3 Things Adoption Taught Me About Love

Jul 26, 20178 comments

Every time my family goes somewhere all together, we end up causing a stir. One time during a road trip, we stopped at McDonald’s for lunch, and I let my kids go first up to the counter. The five of them–two Asians, two Africans, and one skinny white kid–noisily talked over one another trying to decide what to order. The guy behind the counter stood there with his mouth open. “Uh…is this some kind of an event?” Yeah, it’s an event, alright, I thought. You have no idea.

We’re kind of a walking billboard for adoption, and we know it. Most of us get a kick out of the perplexed looks we first get from people, but it also warms my heart to then watch their confusion melt into a sort of wonder and introspection about what it really means to be a family. It’s tempting to tell you a fairy tale story about how adoption made our dreams come true and taught us about love, but that would be misleading. Don’t get me wrong–those things are true, except our story is far from idyllic. But that’s exactly what makes it real, and what makes it love.

We never set out to have half the United Nations at the dinner table every night. We certainly didn’t plan to have two teenage girls who are eight days apart, or four teenagers who all happen to be born in December. It wasn’t our original plan to adopt two older children after being a ‘completed’ family for twelve years.  And we never anticipated the heartbreaking process of trying to bond as a family, when all our kids were miserable and two of them wouldn’t even acknowledge that they were our kids. It wasn’t that any of them opposed their adoption. They all wanted it, at least as far as they knew. We wanted it, as far as we knew. But once we all were together under the same roof, none of us seemed too sure of that anymore.

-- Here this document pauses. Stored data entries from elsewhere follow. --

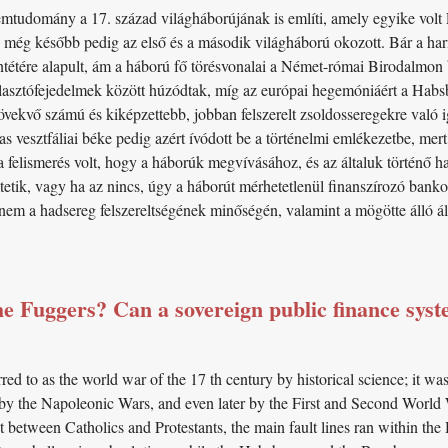
emtudomány a 17. század világháborújának is említi, amely egyike volt
 még később pedig az első és a második világháború okozott. Bár a har
entétére alapult, ám a háború fő törésvonalai a Német-római Birodalmon
lasztófejedelmek között húzódtak, míg az európai hegemóniáért a Hab
növekvő számú és kiképzettebb, jobban felszerelt zsoldosseregekre való 
 vesztfáliai béke pedig azért ívódott be a történelmi emlékezetbe, mert
 felismerés volt, hogy a háborúk megvívásához, és az általuk történő ha
etik, vagy ha az nincs, úgy a háborút mérhetetlenül finanszírozó banko
em a hadsereg felszereltségének minőségén, valamint a mögötte álló állam
e Fuggers? Can a sovereign public finance syst
rred to as the world war of the 17 th century by historical science; it w
 by the Napoleonic Wars, and even later by the First and Second World W
st between Catholics and Protestants, the main fault lines ran within t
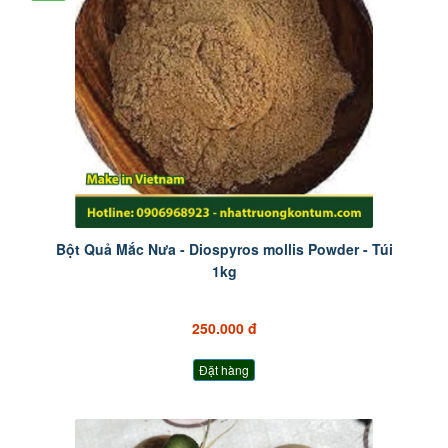
Bột Quả Mắc Nưa - Diospyros mollis Powder - Túi
1kg
250.000 đ
Đặt hàng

And looking back at that awful, awful time, when there seemed to be no love at all in our home, that’s when we learned what love really looks like.

And this is what adoption taught me:

  1. Love is steadfast. It hangs in there, remaining ‘for’ those you love no matter what, just the same way God is always for us. Love is a choice, and it is also a posture of the heart. When I was a kid, my grandmother would come up behind me to straighten my shoulders, telling me if I kept slouching, my posture would stay that way when I grew up. We have to do the same thing with our hearts. When your heart begins to slouch in defeat, hurt, or offense, you need to straighten it back up to its posture of love. The deliberate exercise of that choice, of that posture, is commitment. I have learned to position my heart to love others this way because of adoption.
  2. Love grounds itself in hope. When relationships are at their most challenging, love keeps an eye on the prize that lies ahead. It envisions what God sees: their potential, their healing, their freedom. It imagines restored or renewed relationship. And it never loses sight of that hope. Because of my adopted children, I see people differently and I’m able to love them more.
  3. Love will transform. It has the power to lay down new tracks for a life headed the wrong way. It heals old wounds and guards against new injury. Love will soften a hardened heart and allow more love to enter in. It covers a multitude of sins. Though our love won’t fix everything, we must believe that it ultimately matters, because it does. I have watched love transform my children, my family…me. I will continue to pursue the transformation of other relationships because of adoption.

You might not have a family like mine–in fact, I’m quite sure there are no families just like mine. Every person in this world is so different, so unique, so precious. Certainly adoption has taught me this too. But there is also a ‘oneness’ that exists amidst the diversity. My family, if you lined us all up side by side, looks very much like you, and your friend, and your neighbor. Picture that, if you can. People from different backgrounds and origins, under the banner of family.

Committed.

Grounded in hope.

Believing in transformation.

I’m telling you from my experience, we can love one another this way.